Schriftliche Aufgabe 1: Wie viele junge Leute kommen laut dem Artikel über Journalisten in Ägypten zu den wöchentlichen Twitter-Diskussionen, die Beshoy Fayez organisiert?
Schriftliche Aufgabe 2: Schreiben Sie aus dem Artikel über Journalisten in Ägypten alles von „KAIRO taz |“ bis hinunter zu „Rawda Fuoad übersetzen.“ wörtlich ab.

Seitenauszug:
-------------------------

Journalisten in Ägypten: Nichts bleibt mehr verborgen

Freie Sicht, unsichere Situation: Journalisten in Ägypten stehen zwischen Regimetreue und sozialen Medien – und versuchen die Informationslücke zu schließen.

Noch hat sich der Journalismus noch nicht von gelöst vom alten Regimedenken. Bild: reuters

KAIRO taz | Die Sicht ist frei. Kein Hindernis versperrt den Blick aus den Redaktionsräumen auf den Nil und den gegenüberliegenden Sadattower. Hier, im neunten Stock eines langweiligen Bürohauses am Flussufer, zwischen apricotfarbener Tapete und weißen Bücherregalen, versuchen sich die Redakteure des halbstaatlichen 6th October Magazin seit einem Jahr neu zu erfinden, Woche für Woche. Mohsen Hassnein, nach eigenen Angaben einer der ersten frei gewählten Chefredakteure Ägyptens, empfängt eine Delegation deutscher Journalisten und lässt seine Kollegin Rawda Fuoad übersetzen.

„Alles hat sich verändert seit der Revolution, wir sind frei, können schreiben, was wir wollen.“ Frauen, die etwa die Hälfte der Redaktion ausmachen, bekämen die Verantwortung für ganze Ressorts übertragen. Und Rawda Fuoad betreut zwei Seiten namens „Ohne Eingreifen des Chefredakteurs“. Hier dürfen junge Ägypter einmal die Woche ihre politischen Ansichten und Probleme mitteilen. Die staatlichen Medien probieren eine Menge, um die Jugend zu erreichen. Doch damit sind die ehemaligen Propagandaorgane reichlich spät dran.

200 junge Leute kommen laut Beshoy Fayez zu den wöchentlichen Twitter-Diskussionen, die er in der Tahrir Lounge unweit des gleichnamigen Platzes organisiert. Bei diesen „Tweet Nadwas“ diskutieren sie in dem unabhängigen Jugendzentrum über die Perspektiven Ägyptens und dokumentieren alles live bei Twitter. „Die Leute können sich so über Grenzen hinweg vernetzen und alles loswerden, was sie nach der Revolution so umtreibt“, sagt der 25-jährige Sozialarbeiter.

Dabei sei Platz für Diskussionen über die Präsidentschaftskandidaten wie auch über die Hintergründe der gewaltsamen Ausschreitungen bei dem Fußballspiel in Port Said im Februar. Diese gesellschaftlichen Diskussionen seien nach 30 Jahren Schweigen überfällig, und das Social Web sei der geeignete Raum dafür. Staatliche Medien wie das 6th October Magazin spielen in Fayez’ Augen keine Rolle. „Sie transportieren noch immer gesteuerte Meinung statt unabhängiger Informationen.“

Beschränkte Kompetenzen

Naila Hamdy, Journalistikprofessorin an der Amerikanischen Universität Kairo, sagt: „ Die Staatsmedien stehen nach wie vor extrem unter Druck.“ Der staatliche Rundfunk habe den zuständigen Militäradvisor direkt in seinem Gebäude sitzen, freier Journalismus sei so unmöglich. Das größte Problem seien aber nicht neue Regeln und Beschränkungen und auch nicht die viel beachteten Festnahmen von Bloggern und Journalisten durch den Militärrat. „Es sind auf lange Sicht die beschränkten Kompetenzen der Journalisten selbst, die sie am meisten behindern“, sagt Hamdy.

-------------------------

Datenauszug:
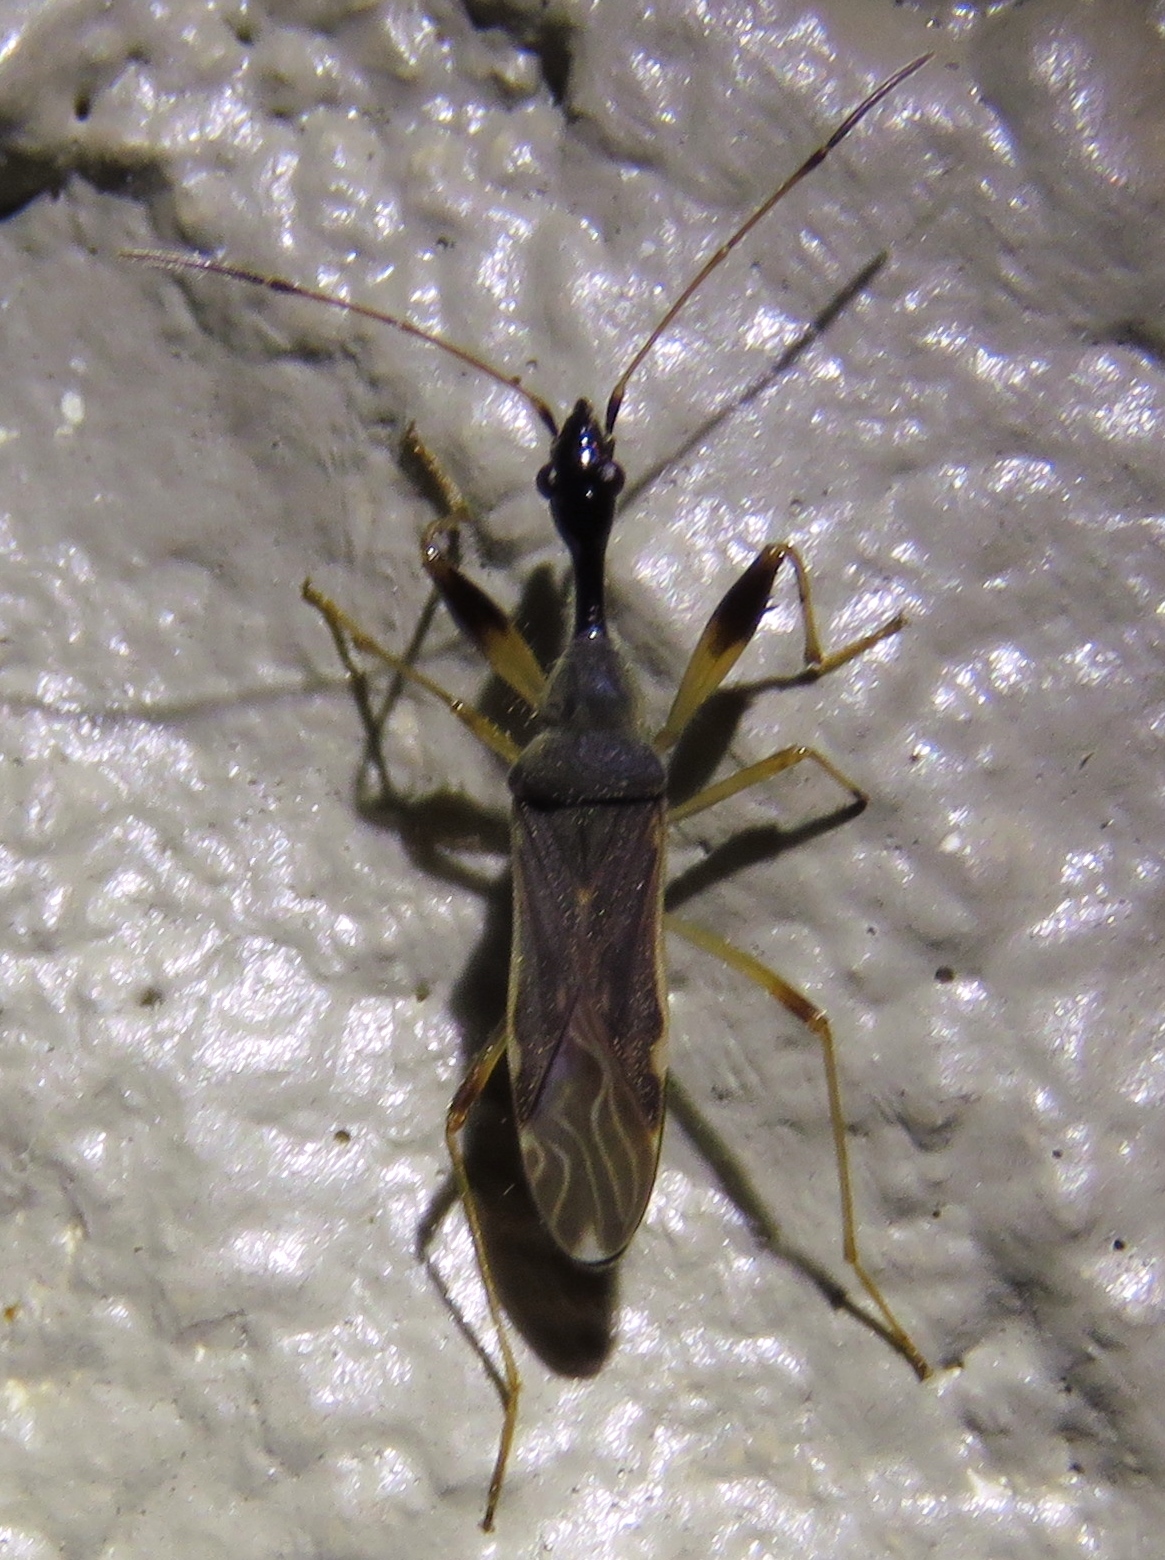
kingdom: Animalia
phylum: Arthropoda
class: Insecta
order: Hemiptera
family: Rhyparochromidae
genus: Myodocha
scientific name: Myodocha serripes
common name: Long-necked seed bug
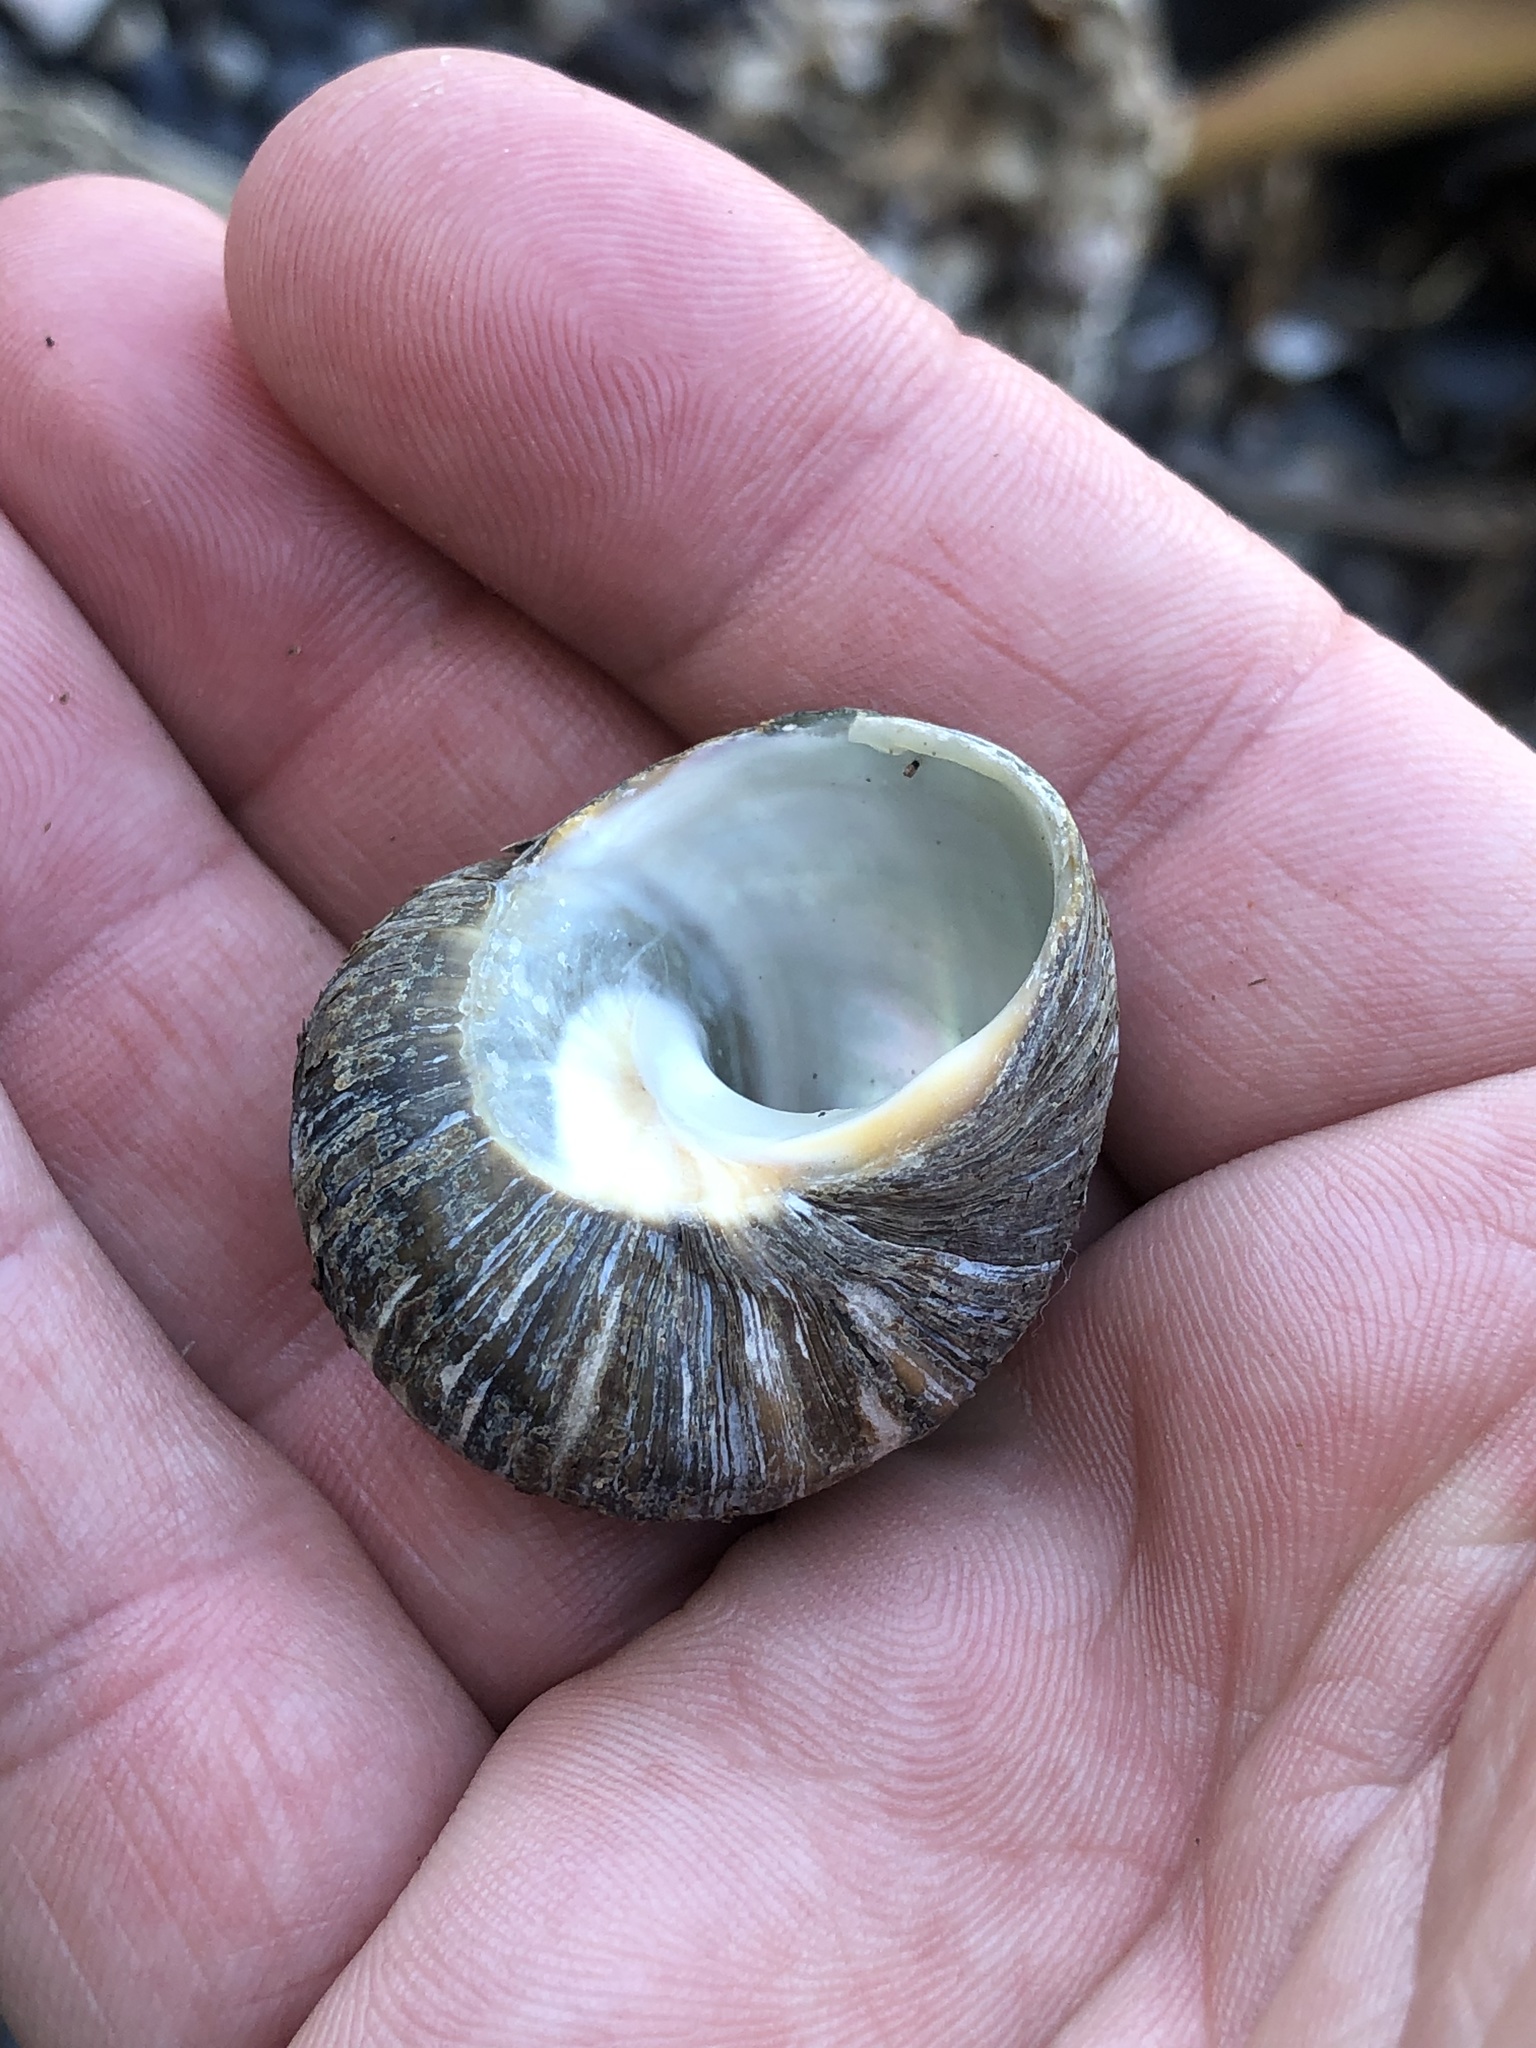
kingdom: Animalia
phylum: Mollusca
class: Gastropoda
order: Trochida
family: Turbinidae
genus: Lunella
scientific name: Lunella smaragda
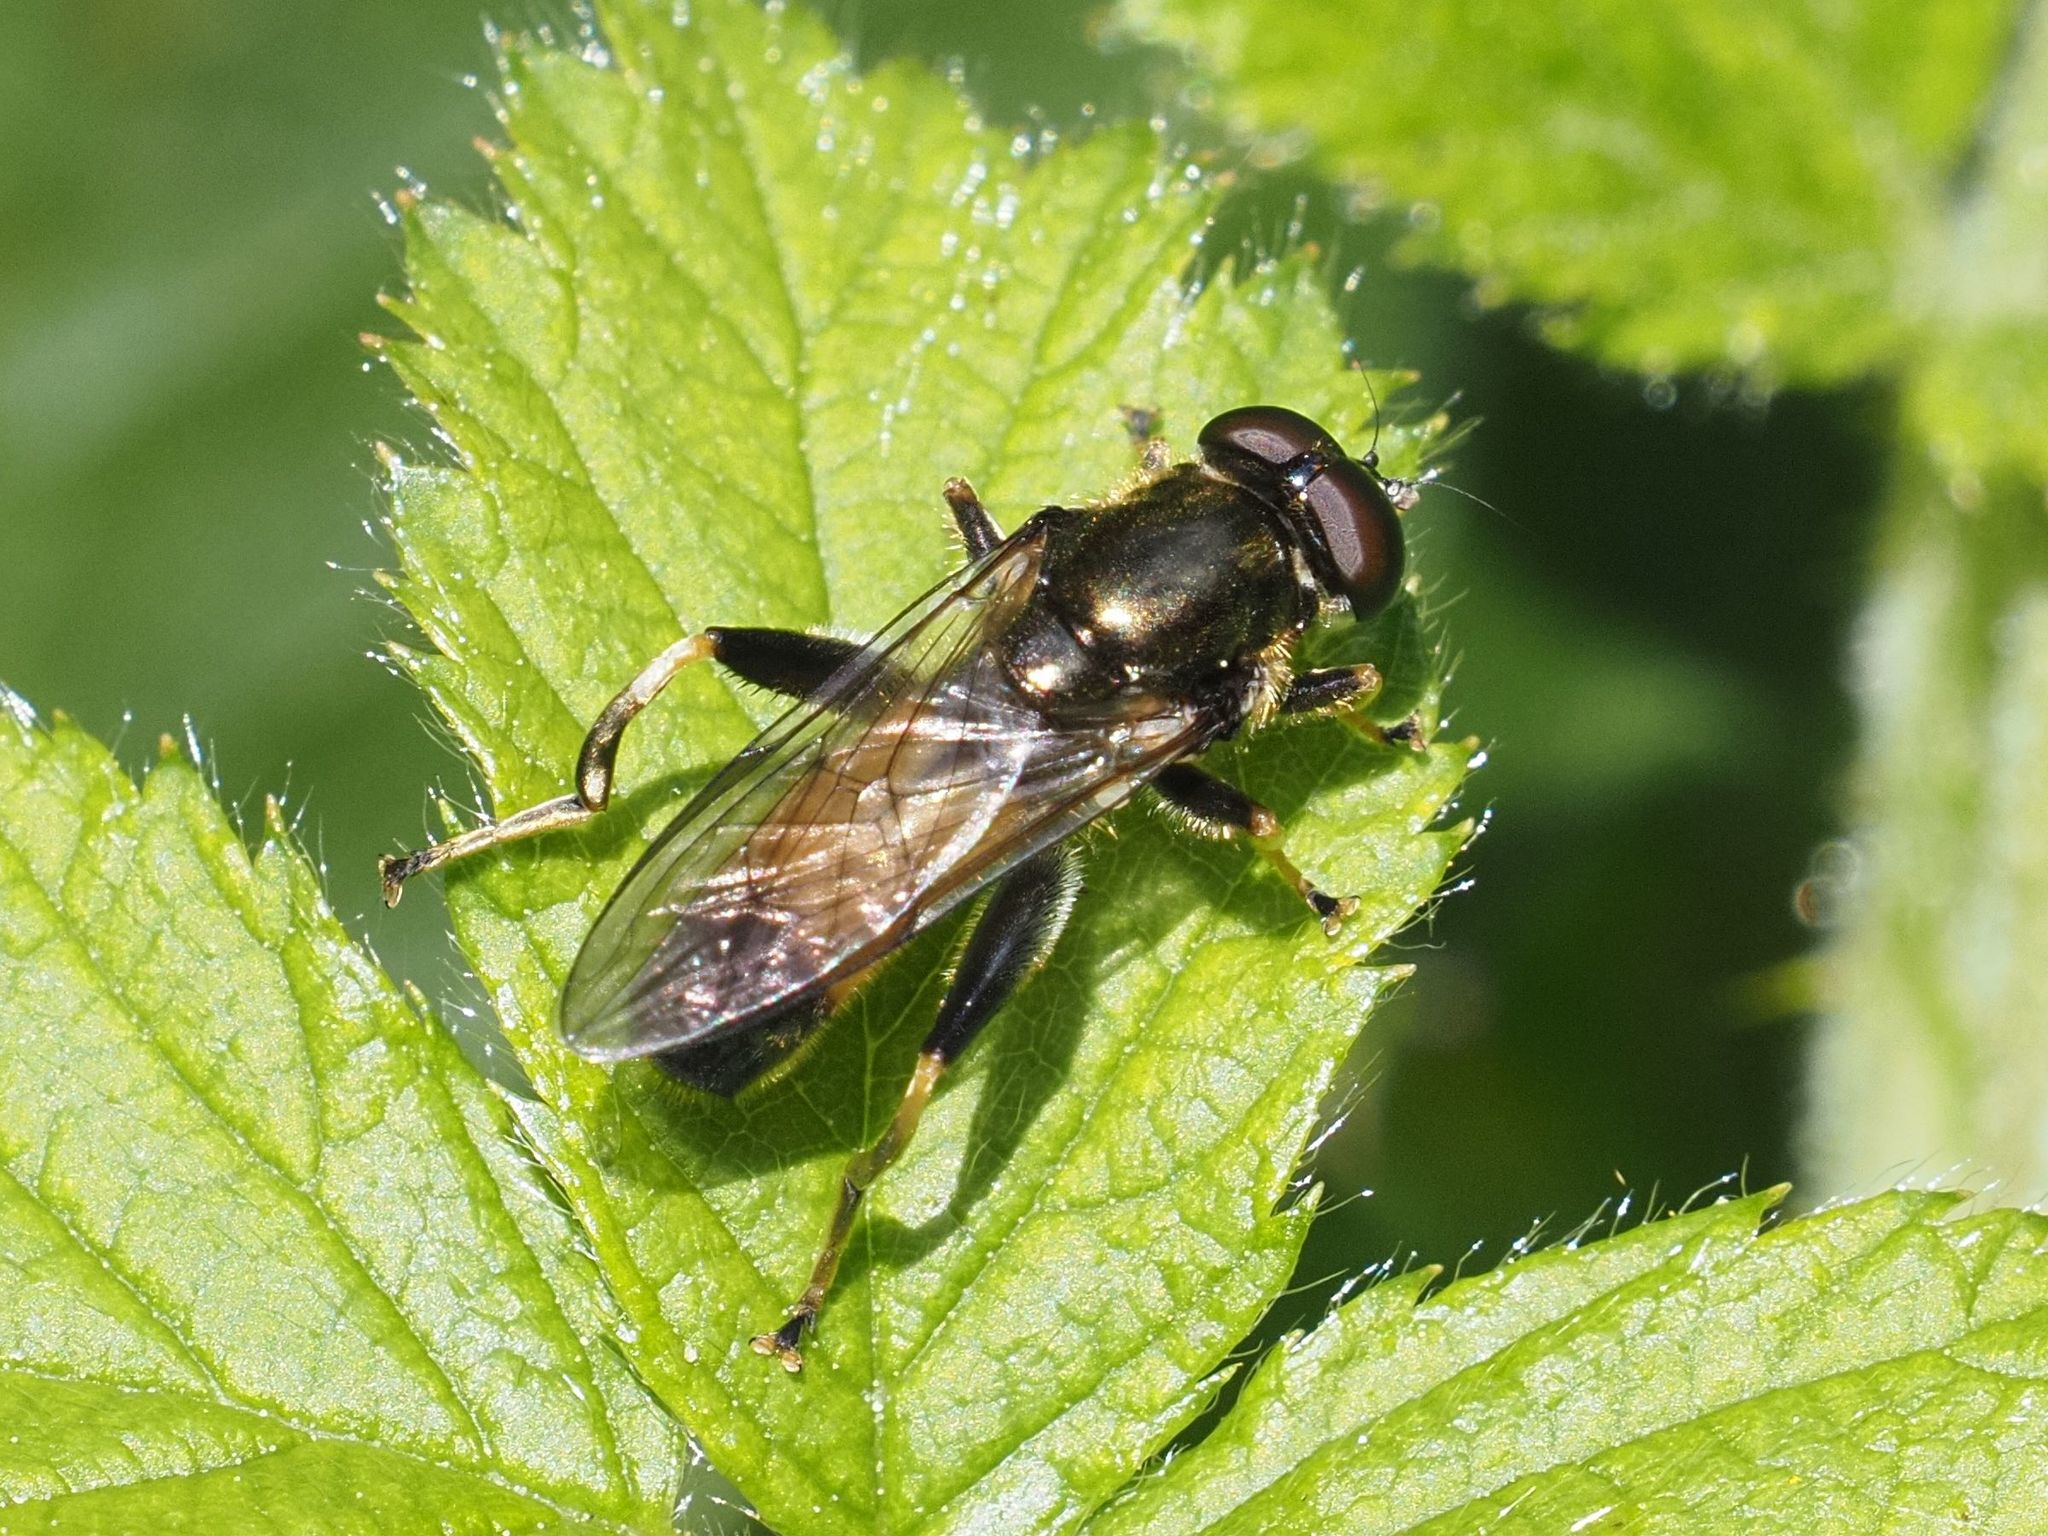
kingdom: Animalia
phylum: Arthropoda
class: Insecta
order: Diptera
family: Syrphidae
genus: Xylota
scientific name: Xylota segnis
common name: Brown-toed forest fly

-------------------------

Schriftliche Lösung 1: 200 junge Leute.

Schriftliche Lösung 2:
KAIRO taz | Die Sicht ist frei. Kein Hindernis versperrt den Blick aus den Redaktionsräumen auf den Nil und den gegenüberliegenden Sadattower. Hier, im neunten Stock eines langweiligen Bürohauses am Flussufer, zwischen apricotfarbener Tapete und weißen Bücherregalen, versuchen sich die Redakteure des halbstaatlichen 6th October Magazin seit einem Jahr neu zu erfinden, Woche für Woche. Mohsen Hassnein, nach eigenen Angaben einer der ersten frei gewählten Chefredakteure Ägyptens, empfängt eine Delegation deutscher Journalisten und lässt seine Kollegin Rawda Fuoad übersetzen.